> _BUTIR TUGAS 1_
Ketik ulang persis baris-baris entri, mulai dari baris yang memuat "КОД ТОВАРА: 1391435" sampai dengan baris yang memuat "belirtiliyor.". Gambar tidak perlu disertakan.
======== KUTIPAN BACAAN
“Yang kita
kembangkan di masa-masa mudah, akan menjadi kekuatan kita di masa-masa yang
berubah”, demikian motivasi dari buku “Who
Moved My Cheese”, (Spencer Johnson:2002). Berusaha mengingatkan bahwa di
masa terdamaipun, kita tidak boleh bersantai-santai, larut dalam ketenangan,
sehingga melupakan bahwa perubahan merupakan kepastian di dunia ini.
Meskipun sekarang
masyarakat Kal-Bar berada di kondisi yang damai dan tenteram, sejarah tetap
harus dipelajari. Biarpun sejarah itu menjadi sejarah yang kelam. Seperti
peribahasa Perancis “historie c’est
repete”, artinya “sejarah akan terulang kembali”. Pembelajaran sejarah
bukannya membuka luka lama, tapi pembelajaran agar luka itu tidak terjadi lagi
di masa depan.
Terutama menjelang
Pilkada Gubernur Kal-Bar 2012, pembelajaran tentang sejarah konflik kekerasan,
terutama pengerahan massa demi tujuan politik, sangat baik dipelajari untuk
menjaga minimal diri kita sendiri dan orang-orang yang kita cintai, agar tidak
mudah terprovokasi. Januari ini bertepatan pula dengan Peringatan Perisitiwa
Malari 38 tahun yang lalu.
================
======== CUPLIKAN DATA
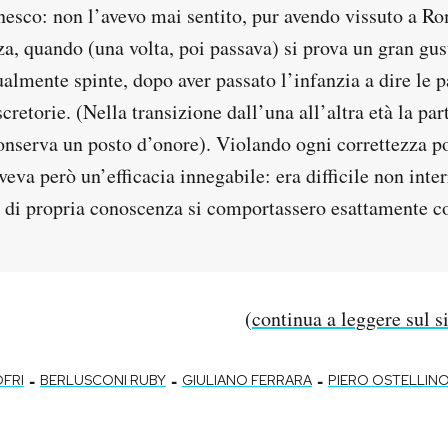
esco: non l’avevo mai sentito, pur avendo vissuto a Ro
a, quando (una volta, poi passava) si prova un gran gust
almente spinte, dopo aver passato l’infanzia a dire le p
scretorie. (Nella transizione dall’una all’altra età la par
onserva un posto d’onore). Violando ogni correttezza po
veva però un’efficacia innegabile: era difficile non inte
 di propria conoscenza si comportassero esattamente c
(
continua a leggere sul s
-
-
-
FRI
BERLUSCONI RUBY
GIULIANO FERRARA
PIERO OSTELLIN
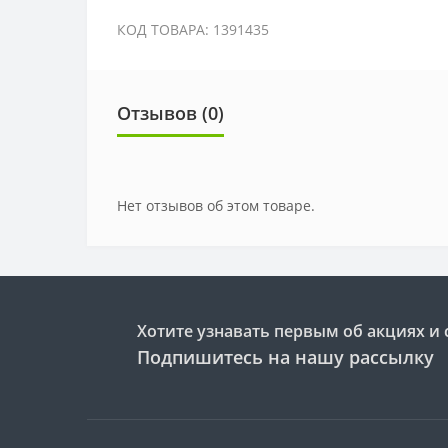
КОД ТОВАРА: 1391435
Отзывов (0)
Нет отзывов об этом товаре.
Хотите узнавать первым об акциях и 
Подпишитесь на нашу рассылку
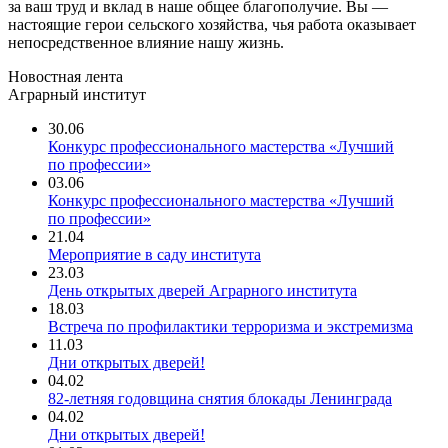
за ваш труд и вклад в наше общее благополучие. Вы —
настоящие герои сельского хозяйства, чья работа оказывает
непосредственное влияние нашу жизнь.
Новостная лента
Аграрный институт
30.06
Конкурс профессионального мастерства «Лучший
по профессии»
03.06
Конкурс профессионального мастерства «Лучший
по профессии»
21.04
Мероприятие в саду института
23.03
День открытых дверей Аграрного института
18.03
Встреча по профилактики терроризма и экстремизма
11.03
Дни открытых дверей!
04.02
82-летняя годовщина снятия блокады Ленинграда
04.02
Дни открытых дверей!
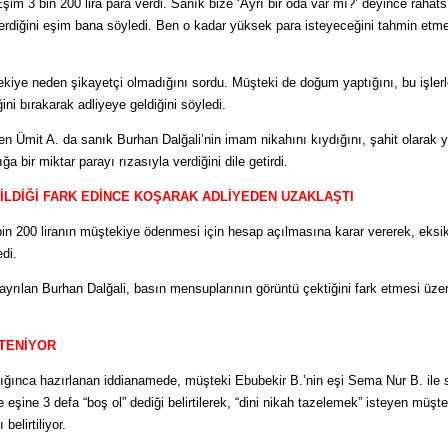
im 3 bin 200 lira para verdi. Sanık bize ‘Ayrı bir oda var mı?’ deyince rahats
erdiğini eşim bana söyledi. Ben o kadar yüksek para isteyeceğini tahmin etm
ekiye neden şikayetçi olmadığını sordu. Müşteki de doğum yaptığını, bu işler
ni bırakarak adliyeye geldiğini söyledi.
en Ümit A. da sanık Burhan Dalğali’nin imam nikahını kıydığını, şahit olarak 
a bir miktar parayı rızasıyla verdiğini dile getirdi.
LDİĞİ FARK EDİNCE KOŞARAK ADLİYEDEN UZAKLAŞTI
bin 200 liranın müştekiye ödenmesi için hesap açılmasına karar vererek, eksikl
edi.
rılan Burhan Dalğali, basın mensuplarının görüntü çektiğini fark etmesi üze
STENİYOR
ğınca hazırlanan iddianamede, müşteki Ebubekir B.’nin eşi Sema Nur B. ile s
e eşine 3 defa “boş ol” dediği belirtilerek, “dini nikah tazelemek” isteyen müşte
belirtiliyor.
================
======== CUPLIKAN DATA
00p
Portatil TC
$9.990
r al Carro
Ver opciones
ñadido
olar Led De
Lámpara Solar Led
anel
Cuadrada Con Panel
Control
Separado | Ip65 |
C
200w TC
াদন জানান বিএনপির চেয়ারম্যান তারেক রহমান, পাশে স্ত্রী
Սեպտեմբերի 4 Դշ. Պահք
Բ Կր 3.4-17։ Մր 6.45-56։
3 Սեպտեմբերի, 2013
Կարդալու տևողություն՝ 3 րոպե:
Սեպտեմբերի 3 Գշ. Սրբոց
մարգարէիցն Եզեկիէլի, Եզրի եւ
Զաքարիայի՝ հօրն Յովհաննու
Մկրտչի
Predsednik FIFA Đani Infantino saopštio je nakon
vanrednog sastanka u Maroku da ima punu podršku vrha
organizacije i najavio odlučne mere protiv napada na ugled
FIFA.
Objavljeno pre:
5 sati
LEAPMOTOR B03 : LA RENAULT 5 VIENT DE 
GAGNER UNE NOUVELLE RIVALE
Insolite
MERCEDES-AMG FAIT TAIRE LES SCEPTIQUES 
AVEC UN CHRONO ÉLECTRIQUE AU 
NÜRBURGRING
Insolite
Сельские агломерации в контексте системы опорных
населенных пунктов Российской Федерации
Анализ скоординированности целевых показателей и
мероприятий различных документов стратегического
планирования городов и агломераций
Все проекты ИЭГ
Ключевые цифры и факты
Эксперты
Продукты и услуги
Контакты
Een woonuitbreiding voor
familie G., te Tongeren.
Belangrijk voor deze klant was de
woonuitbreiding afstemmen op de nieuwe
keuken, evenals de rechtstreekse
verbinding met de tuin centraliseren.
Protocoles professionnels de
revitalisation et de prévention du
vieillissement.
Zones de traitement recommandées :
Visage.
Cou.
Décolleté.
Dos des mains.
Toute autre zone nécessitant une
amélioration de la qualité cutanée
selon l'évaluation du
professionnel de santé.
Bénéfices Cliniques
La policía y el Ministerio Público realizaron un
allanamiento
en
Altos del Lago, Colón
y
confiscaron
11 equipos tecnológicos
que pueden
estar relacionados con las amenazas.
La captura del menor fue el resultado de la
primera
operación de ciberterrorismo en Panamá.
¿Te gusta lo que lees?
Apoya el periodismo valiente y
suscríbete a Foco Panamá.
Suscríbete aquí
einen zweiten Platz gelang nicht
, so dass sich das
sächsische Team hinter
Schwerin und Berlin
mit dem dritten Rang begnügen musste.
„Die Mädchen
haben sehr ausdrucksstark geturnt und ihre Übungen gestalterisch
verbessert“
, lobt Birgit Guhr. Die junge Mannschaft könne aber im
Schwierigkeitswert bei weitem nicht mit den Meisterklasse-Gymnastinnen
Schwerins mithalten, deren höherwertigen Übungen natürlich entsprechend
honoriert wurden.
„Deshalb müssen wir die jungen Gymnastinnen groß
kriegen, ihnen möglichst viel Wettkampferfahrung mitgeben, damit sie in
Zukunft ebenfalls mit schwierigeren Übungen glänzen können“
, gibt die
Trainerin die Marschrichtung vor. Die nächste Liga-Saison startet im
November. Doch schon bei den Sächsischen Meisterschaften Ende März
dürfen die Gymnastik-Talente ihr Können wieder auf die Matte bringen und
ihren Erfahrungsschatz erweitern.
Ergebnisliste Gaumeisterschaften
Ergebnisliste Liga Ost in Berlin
================
======== CUPLIKAN DATA
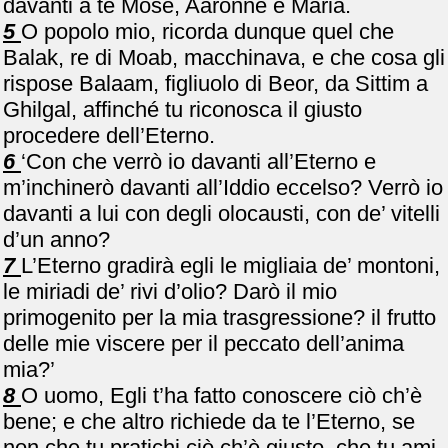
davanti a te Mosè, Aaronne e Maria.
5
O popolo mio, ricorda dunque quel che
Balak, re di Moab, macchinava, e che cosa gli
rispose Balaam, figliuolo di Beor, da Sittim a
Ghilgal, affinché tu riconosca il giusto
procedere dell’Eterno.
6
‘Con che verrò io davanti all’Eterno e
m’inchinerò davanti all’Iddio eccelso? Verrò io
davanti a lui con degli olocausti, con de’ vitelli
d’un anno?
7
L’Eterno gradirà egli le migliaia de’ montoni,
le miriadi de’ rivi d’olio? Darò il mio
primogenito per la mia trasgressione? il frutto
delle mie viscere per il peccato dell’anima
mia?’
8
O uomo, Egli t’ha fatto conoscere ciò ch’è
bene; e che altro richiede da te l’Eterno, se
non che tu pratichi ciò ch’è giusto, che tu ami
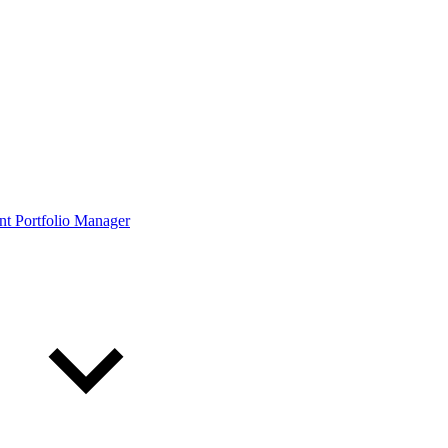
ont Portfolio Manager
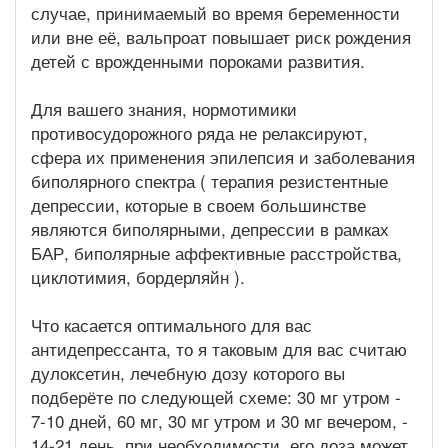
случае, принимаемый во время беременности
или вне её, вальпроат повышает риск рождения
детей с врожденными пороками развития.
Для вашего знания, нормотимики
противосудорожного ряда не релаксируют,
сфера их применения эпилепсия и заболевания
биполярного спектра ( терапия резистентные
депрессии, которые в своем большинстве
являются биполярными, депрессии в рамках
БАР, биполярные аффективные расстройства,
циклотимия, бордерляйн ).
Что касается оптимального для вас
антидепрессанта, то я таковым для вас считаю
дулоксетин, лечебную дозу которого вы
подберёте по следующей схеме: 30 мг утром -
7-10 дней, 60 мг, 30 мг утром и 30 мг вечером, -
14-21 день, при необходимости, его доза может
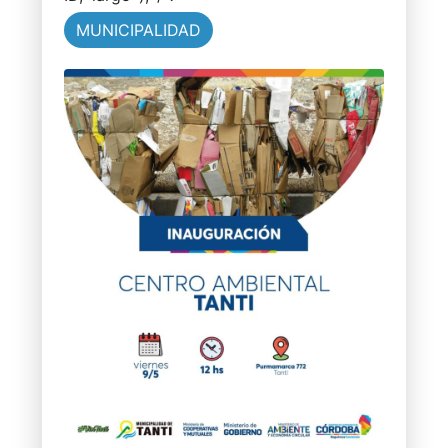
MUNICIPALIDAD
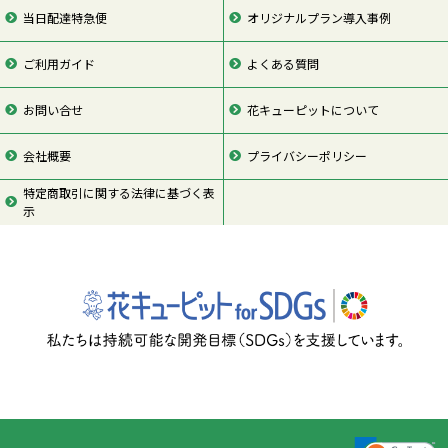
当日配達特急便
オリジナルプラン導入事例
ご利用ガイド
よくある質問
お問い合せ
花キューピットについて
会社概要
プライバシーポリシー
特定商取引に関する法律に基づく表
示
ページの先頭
================
> _BUTIR TUGAS 2_
Lanjutkan tulisan tentang pembelajaran sejarah konflik di Kal-Bar dari kalimat terakhir yang tampak.

> _HASIL TUGAS 1_
КОД ТОВАРА: 1391435
Отзывов (0)
Нет отзывов об этом товаре.
Хотите узнавать первым об акциях и 
Подпишитесь на нашу рассылку
за ваш труд и вклад в наше общее благополучие. Вы —
настоящие герои сельского хозяйства, чья работа оказывает
непосредственное влияние нашу жизнь.
Новостная лента
Аграрный институт
30.06
Конкурс профессионального мастерства «Лучший
по профессии»
03.06
Конкурс профессионального мастерства «Лучший
по профессии»
21.04
Мероприятие в саду института
23.03
День открытых дверей Аграрного института
18.03
Встреча по профилактики терроризма и экстремизма
11.03
Дни открытых дверей!
04.02
82-летняя годовщина снятия блокады Ленинграда
04.02
Дни открытых дверей!
im 3 bin 200 lira para verdi. Sanık bize ‘Ayrı bir oda var mı?’ deyince rahats
erdiğini eşim bana söyledi. Ben o kadar yüksek para isteyeceğini tahmin etm
ekiye neden şikayetçi olmadığını sordu. Müşteki de doğum yaptığını, bu işler
ni bırakarak adliyeye geldiğini söyledi.
en Ümit A. da sanık Burhan Dalğali’nin imam nikahını kıydığını, şahit olarak 
a bir miktar parayı rızasıyla verdiğini dile getirdi.
LDİĞİ FARK EDİNCE KOŞARAK ADLİYEDEN UZAKLAŞTI
bin 200 liranın müştekiye ödenmesi için hesap açılmasına karar vererek, eksikl
edi.
rılan Burhan Dalğali, basın mensuplarının görüntü çektiğini fark etmesi üze
STENİYOR
ğınca hazırlanan iddianamede, müşteki Ebubekir B.’nin eşi Sema Nur B. ile s
e eşine 3 defa “boş ol” dediği belirtilerek, “dini nikah tazelemek” isteyen müşte
belirtiliyor.

> _HASIL TUGAS 2_
Peristiwa
Malapetaka 15 Januari (Malari) 1974 di Jakarta, merupakan kerusuhan sosial
pertama sejak Soeharto menjadi presiden lewat pemilu pertama orde baru (1971). Peristiwa
yang diawali tidak setujunya beberapa golongan intelektual terhadap kebijakan
politik-ekonomi “modal asing”nya Soeharto, berbalut dengan persaingan politik
antara dua Jenderal papan atas Indonesia saat itu, Ali Moertopo (Assisten
Pribadi Presiden) dan Soemitro (Pangkomkabtib).
Hasilnya,
demonstrasi mahasiswa ternyata digunakan oleh sekelompok pihak untuk menjadikan
langit Jakarta “merah membara” akibat kepulan asap kerusuhan kota. Sementara
mahasiswa dijadikan kambing hitam atas peristiwa Malari. Hal ini mirip dengan
kasus Kudatuli 1996 dan Kerusuhan 1998, yang mengidentikan demonstrasi
mahasiswa dengan kerusuhan.
Menurut Asvi Warman
Adam dalam Seabad Kontroversi Sejarah(2007), tercatat sedikitnya 11 orang
meninggal, 300 luka-luka, 775 orang ditahan. Sebanyak 807 mobil dan 187 sepeda
motor dirusak/dibakar (sebagian besar buatan Jepang), 144 buah bangunan rudak
berat. Sebanyak 160 kg emas hilang dari sejumlah toko perhiasan.
SEBAB-SEBAB MALARI 1974
Beberapa golongan
intelektual sejak 1973 tidak setuju dengan kebijakan politik-ekonomi Indonesia
yang sangat terbuka dengan bantuan modal asing. Demonstrasi-demonstrasi dan
rapat-rapat akbar, maupun seminar-seminar marak dilaksanakan untuk menentang
masuknya modal asing. Sjafrudin Prawiranegara, Ali Sastroamidjojo, T.B.
Simatupang, dan Subadio Sastrosatomo, kerap diundang dalam seminar dan diskusi
mengkritisi masuknya modal asing. Mirip-mirip keadaan sekarang, termasuk di
Kal-Bar yang pro dan kontra dengan kebijakan pemerintahan pusat maupun daerah.
Namun, peristiwa
Malari masih menyimpan konflik-konflik yang lain juga, yang memperkeruh
masukan-masukan kaum intelektual kepada pemerintah.
Di masa orde baru,
perebutan kekuasaan bukanlah soal “kursi nomer satu” (presiden), melainkan
siapakah yang akan menjadi orang kedua, atau kepercayaan Presiden Soeharto.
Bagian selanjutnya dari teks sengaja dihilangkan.